## WHAT IS REQUIRED
Copy out verbatim the lines of the records from the line containing "Which faces the" through the line containing "facing away from", both included.

## RECORDS FOR THE TASK

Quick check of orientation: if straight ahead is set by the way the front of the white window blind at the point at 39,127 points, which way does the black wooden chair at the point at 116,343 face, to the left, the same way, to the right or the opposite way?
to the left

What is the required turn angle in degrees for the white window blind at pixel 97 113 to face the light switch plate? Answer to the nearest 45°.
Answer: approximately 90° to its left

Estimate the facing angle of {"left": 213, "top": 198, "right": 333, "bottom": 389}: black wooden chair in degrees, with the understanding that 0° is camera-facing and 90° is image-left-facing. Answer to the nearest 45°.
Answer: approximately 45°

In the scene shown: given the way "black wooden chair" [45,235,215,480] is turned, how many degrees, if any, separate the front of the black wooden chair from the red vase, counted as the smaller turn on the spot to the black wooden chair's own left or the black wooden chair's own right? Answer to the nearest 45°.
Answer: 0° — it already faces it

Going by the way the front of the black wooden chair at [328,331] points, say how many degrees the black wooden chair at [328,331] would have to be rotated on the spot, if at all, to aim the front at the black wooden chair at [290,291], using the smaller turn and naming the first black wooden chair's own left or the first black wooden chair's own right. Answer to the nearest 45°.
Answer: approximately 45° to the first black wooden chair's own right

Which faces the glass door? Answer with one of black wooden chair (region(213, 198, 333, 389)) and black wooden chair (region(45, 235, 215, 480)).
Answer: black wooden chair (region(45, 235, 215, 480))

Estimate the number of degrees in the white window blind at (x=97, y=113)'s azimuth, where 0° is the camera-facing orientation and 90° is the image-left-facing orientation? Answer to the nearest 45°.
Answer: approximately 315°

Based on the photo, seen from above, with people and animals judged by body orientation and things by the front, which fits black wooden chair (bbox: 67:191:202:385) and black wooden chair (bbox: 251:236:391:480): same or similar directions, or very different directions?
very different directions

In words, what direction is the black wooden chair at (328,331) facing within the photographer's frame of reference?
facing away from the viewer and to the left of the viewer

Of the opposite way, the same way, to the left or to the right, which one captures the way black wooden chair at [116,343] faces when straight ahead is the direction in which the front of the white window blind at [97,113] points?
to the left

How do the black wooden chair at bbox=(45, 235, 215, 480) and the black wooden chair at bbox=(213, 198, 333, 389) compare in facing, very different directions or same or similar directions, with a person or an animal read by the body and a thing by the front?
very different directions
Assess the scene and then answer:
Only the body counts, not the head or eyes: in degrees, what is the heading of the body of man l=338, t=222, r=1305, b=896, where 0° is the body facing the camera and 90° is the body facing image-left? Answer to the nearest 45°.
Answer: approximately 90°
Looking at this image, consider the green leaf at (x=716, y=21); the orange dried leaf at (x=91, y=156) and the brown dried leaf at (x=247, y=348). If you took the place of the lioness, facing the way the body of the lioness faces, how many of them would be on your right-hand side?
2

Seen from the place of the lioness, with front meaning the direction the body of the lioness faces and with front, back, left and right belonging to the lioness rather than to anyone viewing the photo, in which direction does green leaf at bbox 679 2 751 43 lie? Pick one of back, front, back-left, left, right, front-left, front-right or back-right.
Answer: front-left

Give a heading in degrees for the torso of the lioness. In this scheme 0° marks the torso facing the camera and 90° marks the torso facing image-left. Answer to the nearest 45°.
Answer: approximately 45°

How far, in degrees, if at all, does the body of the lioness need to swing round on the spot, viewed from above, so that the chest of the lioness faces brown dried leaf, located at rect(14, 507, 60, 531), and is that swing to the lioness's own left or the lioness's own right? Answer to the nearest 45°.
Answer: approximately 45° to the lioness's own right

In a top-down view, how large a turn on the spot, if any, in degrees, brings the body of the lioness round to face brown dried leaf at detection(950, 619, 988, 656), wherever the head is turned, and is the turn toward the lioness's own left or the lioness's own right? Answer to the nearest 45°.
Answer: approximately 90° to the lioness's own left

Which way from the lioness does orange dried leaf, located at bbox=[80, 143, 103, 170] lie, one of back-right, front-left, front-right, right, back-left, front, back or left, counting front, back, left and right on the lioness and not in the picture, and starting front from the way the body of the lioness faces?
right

## RESULT OF THE TASK
Which faces the glass door? Answer with one of black wooden chair (region(213, 198, 333, 389)) and black wooden chair (region(45, 235, 215, 480)).
Answer: black wooden chair (region(45, 235, 215, 480))

Estimate the number of degrees in the white window blind at (x=97, y=113)'s azimuth, where 0° is the camera-facing orientation and 90° is the image-left-facing orientation? Answer to the nearest 45°.
Answer: approximately 315°

Based on the photo, seen from above, with people and animals judged by body orientation and things by the front, which fits black wooden chair (bbox: 67:191:202:385) and black wooden chair (bbox: 251:236:391:480): same or similar directions, or very different directions?
very different directions

In words, what direction is the black wooden chair at (328,331) facing within the photographer's frame of reference?
facing away from the viewer and to the left of the viewer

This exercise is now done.